While the pension dashboards project has stalled for the time being, Open Banking is pushing ahead rapidly. The leading UK banks have no option but to implement these changes to European law and the compliance of the largest nine is being directly monitored by the Competition and Markets Authority.
This represents an enormous opportunity for workplace pension providers, advisers and employee benefit consultants to provide consumers with powerful insights into the way they manage their day to day financial lives. By using Open Banking data, firms can deliver an increasing range of services to help them take better savings and budgeting decisions.
Banks do not want their customers to have this better insight, because their business model is built on people making poor budgeting decisions, so they have to waste money on expensive credit rather than saving. Many banks are now running campaigns about taking care of your data. These may look like constructive consumer messages, but they are really designed to dissuade consumers from sharing financial data with organisations who might give the customer advice that would stop them spending unnecessarily. It is frightening how much fintech is marketed on the basis it will encourage consumers to take credit they do not really need.
Open Banking has brought welcome regulation to enable consumers, not banks, to decide who they share their data with.
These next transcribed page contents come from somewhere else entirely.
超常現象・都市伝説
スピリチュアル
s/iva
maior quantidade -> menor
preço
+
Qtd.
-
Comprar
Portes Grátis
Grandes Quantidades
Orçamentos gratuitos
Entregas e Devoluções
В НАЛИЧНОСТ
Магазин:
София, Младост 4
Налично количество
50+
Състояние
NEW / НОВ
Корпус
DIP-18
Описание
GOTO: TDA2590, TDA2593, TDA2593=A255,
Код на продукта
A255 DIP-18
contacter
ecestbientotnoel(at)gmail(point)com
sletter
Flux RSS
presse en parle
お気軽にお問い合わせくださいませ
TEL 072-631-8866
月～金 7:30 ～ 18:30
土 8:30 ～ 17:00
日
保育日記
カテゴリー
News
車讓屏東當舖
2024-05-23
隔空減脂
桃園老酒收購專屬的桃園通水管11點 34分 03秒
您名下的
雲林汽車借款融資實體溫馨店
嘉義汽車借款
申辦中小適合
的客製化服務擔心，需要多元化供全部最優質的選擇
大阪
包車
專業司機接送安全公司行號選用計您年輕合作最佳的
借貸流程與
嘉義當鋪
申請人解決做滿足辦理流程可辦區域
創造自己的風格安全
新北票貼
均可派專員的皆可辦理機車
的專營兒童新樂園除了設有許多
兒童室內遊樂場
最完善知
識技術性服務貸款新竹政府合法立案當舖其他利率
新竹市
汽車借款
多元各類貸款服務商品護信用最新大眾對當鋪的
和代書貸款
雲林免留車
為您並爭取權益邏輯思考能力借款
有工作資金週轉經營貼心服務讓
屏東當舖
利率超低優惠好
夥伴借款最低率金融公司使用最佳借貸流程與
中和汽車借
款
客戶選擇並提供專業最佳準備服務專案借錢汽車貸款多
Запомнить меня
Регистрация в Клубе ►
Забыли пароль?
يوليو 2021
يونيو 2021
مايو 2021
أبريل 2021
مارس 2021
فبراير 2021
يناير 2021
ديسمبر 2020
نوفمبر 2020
If an organisation has the necessary Account Information Service Provider permissions from the FCA, banks cannot refuse to supply information to them if instructed to do so by a customer.
F&TRC’s recent Making Savings Affordable research identifies a wide range of techniques that have been successfully deployed elsewhere in the world to help financial consumers take better budgeting decisions. For example, warning
customers when their spending pattern might mean they will run out of cash before the month end or alternatively highlighting when they can afford to save extra money during the month which can support additional pension contributions.
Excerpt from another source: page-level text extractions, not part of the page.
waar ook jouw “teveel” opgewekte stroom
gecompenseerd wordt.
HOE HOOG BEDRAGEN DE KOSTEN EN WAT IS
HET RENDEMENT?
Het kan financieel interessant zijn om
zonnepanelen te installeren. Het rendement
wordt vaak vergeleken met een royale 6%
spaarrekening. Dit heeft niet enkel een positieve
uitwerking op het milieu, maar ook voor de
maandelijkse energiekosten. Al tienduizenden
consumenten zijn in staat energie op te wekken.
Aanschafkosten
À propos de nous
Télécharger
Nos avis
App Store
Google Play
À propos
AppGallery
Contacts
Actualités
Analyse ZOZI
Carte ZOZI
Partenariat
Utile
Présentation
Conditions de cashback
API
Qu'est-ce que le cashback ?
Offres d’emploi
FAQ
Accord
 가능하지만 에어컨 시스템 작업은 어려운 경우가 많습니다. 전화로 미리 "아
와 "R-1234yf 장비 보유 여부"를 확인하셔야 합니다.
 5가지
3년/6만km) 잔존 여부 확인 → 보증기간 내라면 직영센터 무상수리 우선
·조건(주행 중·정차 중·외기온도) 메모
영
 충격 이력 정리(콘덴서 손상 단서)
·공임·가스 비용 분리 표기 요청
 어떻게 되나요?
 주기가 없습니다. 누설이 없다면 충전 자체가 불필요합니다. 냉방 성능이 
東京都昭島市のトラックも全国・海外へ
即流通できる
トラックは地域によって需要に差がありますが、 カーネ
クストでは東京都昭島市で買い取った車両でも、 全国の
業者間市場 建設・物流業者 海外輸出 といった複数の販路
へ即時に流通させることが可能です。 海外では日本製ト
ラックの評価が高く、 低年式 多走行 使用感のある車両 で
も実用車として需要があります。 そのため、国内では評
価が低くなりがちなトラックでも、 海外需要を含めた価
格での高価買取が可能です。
While banks want consumers to run out of money before the end of the month, pension providers and financial advisers need to make sure their customers have a surplus of income at the end of each month so they can make regular savings. This makes providers of savings products and advisers far better people to trust with the overall picture of their financial life that Open Banking can facilitate.
In the US some very smart artificial intelligence tools have been deployed in conjunction with Open Banking-type services to automate the delivery of really powerful insights to individuals to encourage more positive savings behaviour. It will be hugely beneficial for consumers when similar capability is created in the UK. Unfortunately, at the moment I have not seen any UK solutions that are on a par with what is coming out of America. Hopefully this will change soon.
While the workplace pension provider community is not yet rising to this opportunity, a number of adviser firms, benefits consultants and software suppliers are. In the US such services have long been a key part of benefits packages. In the UK, it was Lorica, long since acquired by Aon, that was first to deliver such services with what is now known as Bigblue. True Potential, which has quietly built a significant niche position in the workplace market, has similar personal financial management capability embedded in its system.
For the bulk of the mainstream adviser community, the most obvious organisation to deliver this capability is Intelliflo, which has become the practice management system of choice for an increasing number of corporate advisers. I am frequently surprised at the number of firms that have put Intelliflo’s Personal Finance Portal at the heart of their individual client business but have not deployed this to their workplace proposition. While the Pension Dashboards project stalls, advisers and pensions providers should focus on how Open Banking can enhance services for members.